States can employ a holistic approach to revitalize regional economies, including taking an inclusive approach to economic development, expanding the availability of quality jobs, scaling regional sector strategies and making job-generating investments.

This can include targeting investments in one key area: infrastructure. States can focus on fixing crumbling infrastructure, such as roads, bridges and water systems and can provide equitable access to reliable high-speed internet service — a vital infrastructure needed in the 21st century economy. The lack of adequate infrastructure, both physical and digital, threatens to lock in structural inequities and hamper long-term economic growth.

An inclusive approach to infrastructure investments creates new economic pathways for residents of underserved neighborhoods by generating new jobs on construction projects, which would stimulate the broader economy and foster even more job creation. Improvements in broadband access can expand options for new business ventures and remote work.

North Carolina has an ambitious broadband initiative called Connecting North Carolina that will provide affordable high-speed internet service to every North Carolina resident by June 2021. State officials believe that building this critical infrastructure will put North Carolina in a strong position to prepare its workforce for 21st century jobs, increase the efficiency and effectiveness of small businesses, and enable new health care technologies and service models. This initiative was spurred through 2015 state legislation that requires a broadband expansion plan be put in place for the state.
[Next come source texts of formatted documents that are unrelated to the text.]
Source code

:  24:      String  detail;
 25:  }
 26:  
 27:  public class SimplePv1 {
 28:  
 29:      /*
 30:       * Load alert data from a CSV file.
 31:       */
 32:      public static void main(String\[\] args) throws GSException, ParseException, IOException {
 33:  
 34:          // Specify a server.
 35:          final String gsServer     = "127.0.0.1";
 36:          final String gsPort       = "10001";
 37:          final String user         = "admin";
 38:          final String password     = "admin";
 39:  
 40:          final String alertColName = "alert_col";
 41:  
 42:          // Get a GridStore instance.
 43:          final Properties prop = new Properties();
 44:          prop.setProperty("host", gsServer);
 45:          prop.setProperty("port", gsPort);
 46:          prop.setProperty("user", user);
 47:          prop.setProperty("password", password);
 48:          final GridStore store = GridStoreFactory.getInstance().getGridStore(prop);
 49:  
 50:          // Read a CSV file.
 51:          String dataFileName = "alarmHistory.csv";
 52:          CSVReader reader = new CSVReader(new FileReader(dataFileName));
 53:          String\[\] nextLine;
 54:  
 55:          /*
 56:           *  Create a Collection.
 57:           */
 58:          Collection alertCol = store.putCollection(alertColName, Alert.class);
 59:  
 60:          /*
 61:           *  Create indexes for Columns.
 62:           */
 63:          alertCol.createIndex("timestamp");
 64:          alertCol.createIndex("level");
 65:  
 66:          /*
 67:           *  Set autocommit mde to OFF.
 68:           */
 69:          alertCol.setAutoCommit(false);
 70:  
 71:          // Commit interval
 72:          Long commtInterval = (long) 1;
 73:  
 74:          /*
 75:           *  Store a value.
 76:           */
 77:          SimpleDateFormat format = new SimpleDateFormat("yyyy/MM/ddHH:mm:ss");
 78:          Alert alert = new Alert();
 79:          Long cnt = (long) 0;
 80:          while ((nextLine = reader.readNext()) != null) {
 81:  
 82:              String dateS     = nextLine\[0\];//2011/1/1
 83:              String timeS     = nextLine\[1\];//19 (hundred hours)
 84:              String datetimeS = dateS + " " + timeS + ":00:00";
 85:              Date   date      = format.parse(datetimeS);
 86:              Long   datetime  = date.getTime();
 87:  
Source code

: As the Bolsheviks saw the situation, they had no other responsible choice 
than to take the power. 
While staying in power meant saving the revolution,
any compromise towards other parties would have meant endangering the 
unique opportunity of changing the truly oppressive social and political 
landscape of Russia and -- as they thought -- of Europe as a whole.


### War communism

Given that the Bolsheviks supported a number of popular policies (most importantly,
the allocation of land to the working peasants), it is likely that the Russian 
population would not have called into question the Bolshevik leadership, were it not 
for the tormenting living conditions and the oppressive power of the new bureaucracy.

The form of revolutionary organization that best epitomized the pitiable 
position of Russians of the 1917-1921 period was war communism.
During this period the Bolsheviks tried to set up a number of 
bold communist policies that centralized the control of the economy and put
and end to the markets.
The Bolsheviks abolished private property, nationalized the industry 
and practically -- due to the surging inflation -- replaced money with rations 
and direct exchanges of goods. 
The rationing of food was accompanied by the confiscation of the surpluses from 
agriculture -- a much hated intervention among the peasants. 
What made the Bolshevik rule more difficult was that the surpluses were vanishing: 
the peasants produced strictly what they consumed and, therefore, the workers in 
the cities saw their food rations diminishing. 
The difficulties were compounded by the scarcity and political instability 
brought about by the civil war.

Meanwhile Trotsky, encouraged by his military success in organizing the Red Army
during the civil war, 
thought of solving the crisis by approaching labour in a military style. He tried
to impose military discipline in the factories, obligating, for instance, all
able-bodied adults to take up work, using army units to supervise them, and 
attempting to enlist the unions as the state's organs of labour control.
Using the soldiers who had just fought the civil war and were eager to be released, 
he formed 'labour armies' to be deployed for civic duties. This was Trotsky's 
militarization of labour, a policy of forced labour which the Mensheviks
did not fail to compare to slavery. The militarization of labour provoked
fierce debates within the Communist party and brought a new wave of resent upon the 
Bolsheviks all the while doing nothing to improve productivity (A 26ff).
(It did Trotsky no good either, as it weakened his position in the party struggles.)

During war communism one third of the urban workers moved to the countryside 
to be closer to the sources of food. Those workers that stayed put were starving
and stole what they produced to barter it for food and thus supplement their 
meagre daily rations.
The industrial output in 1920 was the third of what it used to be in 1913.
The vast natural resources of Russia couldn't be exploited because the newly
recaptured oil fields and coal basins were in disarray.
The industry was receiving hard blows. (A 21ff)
Employers also play a key role in revitalizing regional economies. States can encourage employers to create good jobs that pay family-supporting wages and benefits. Employers can  increase their investments in upskilling and other educational incentives that help employees gain the skills necessary for today’s changing economy. New Jersey’s 2021 Economic Recovery Act focuses on this by providing tax credits to employers who enrolled 10% or more of their employees in training programs. The legislation also creates an economic growth fund that can be used to support training, among other uses.

Supporting small businesses is another piece of the puzzle. States can invest in research and technology to encourage, incubate and accelerate the growth of entrepreneurs and small businesses while bringing capital — in addition to low-cost loans — to entrepreneurs to help rebuild and diversify economies. In Texas, the state legislature funded BIGAustin to help empower underserved Texans to develop their entrepreneurial skills and help small businesses thrive by providing education, counseling and capital. In recent years, BIGAustin has aided the development of high-tech and entertainment businesses as the region adapts to the 21st  century economy.

States can also build on efforts to support small businesses by establishing regional partnerships with higher education institutions to provide incubation opportunities, counseling and consulting services to spur local entrepreneurship and small business development. They can further strengthen relationships between higher education and the workforce by aligning state postsecondary attainment goals with workforce needs and industries that drive economic growth in their state.

Ultimately, by targeting investments and limited resources to communities that need them most, states can build larger, stronger and more resilient economies to broaden economic activity and opportunity.